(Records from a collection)
▼▼▼

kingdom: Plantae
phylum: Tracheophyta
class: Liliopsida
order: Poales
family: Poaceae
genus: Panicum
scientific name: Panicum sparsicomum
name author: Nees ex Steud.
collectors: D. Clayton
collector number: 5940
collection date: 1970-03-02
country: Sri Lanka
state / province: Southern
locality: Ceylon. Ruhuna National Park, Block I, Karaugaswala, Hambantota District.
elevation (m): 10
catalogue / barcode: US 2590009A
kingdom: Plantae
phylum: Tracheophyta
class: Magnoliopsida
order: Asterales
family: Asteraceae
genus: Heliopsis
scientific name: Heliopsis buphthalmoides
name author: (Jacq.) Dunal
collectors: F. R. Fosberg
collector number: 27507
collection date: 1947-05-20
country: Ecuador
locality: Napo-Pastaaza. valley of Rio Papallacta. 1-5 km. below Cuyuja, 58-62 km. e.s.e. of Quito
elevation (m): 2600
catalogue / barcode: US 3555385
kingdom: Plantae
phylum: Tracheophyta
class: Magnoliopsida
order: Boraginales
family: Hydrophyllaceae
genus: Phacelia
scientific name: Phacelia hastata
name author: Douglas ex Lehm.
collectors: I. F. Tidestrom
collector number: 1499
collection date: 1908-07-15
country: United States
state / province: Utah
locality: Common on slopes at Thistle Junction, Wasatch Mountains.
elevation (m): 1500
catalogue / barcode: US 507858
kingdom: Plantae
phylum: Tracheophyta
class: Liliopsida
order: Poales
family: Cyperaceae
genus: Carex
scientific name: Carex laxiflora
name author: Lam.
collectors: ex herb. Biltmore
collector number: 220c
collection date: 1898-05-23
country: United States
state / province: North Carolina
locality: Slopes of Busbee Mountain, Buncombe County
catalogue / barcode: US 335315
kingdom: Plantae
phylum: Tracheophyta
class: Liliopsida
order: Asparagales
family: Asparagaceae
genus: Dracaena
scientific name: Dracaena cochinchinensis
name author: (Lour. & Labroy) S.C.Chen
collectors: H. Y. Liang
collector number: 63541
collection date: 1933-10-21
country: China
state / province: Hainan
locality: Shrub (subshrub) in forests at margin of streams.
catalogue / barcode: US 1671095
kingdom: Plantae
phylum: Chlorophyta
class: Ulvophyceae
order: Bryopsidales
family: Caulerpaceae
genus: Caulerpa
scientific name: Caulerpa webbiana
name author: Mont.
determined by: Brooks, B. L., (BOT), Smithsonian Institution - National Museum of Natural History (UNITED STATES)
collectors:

▲▲▲

■ INSTRUCTIONS FOR THE TASK ■
Reproduce every line of the records above word for word, with nothing changed.

■ EXPECTED OUTPUT ■
kingdom: Plantae
phylum: Tracheophyta
class: Liliopsida
order: Poales
family: Poaceae
genus: Panicum
scientific name: Panicum sparsicomum
name author: Nees ex Steud.
collectors: D. Clayton
collector number: 5940
collection date: 1970-03-02
country: Sri Lanka
state / province: Southern
locality: Ceylon. Ruhuna National Park, Block I, Karaugaswala, Hambantota District.
elevation (m): 10
catalogue / barcode: US 2590009A
kingdom: Plantae
phylum: Tracheophyta
class: Magnoliopsida
order: Asterales
family: Asteraceae
genus: Heliopsis
scientific name: Heliopsis buphthalmoides
name author: (Jacq.) Dunal
collectors: F. R. Fosberg
collector number: 27507
collection date: 1947-05-20
country: Ecuador
locality: Napo-Pastaaza. valley of Rio Papallacta. 1-5 km. below Cuyuja, 58-62 km. e.s.e. of Quito
elevation (m): 2600
catalogue / barcode: US 3555385
kingdom: Plantae
phylum: Tracheophyta
class: Magnoliopsida
order: Boraginales
family: Hydrophyllaceae
genus: Phacelia
scientific name: Phacelia hastata
name author: Douglas ex Lehm.
collectors: I. F. Tidestrom
collector number: 1499
collection date: 1908-07-15
country: United States
state / province: Utah
locality: Common on slopes at Thistle Junction, Wasatch Mountains.
elevation (m): 1500
catalogue / barcode: US 507858
kingdom: Plantae
phylum: Tracheophyta
class: Liliopsida
order: Poales
family: Cyperaceae
genus: Carex
scientific name: Carex laxiflora
name author: Lam.
collectors: ex herb. Biltmore
collector number: 220c
collection date: 1898-05-23
country: United States
state / province: North Carolina
locality: Slopes of Busbee Mountain, Buncombe County
catalogue / barcode: US 335315
kingdom: Plantae
phylum: Tracheophyta
class: Liliopsida
order: Asparagales
family: Asparagaceae
genus: Dracaena
scientific name: Dracaena cochinchinensis
name author: (Lour. & Labroy) S.C.Chen
collectors: H. Y. Liang
collector number: 63541
collection date: 1933-10-21
country: China
state / province: Hainan
locality: Shrub (subshrub) in forests at margin of streams.
catalogue / barcode: US 1671095
kingdom: Plantae
phylum: Chlorophyta
class: Ulvophyceae
order: Bryopsidales
family: Caulerpaceae
genus: Caulerpa
scientific name: Caulerpa webbiana
name author: Mont.
determined by: Brooks, B. L., (BOT), Smithsonian Institution - National Museum of Natural History (UNITED STATES)
collectors:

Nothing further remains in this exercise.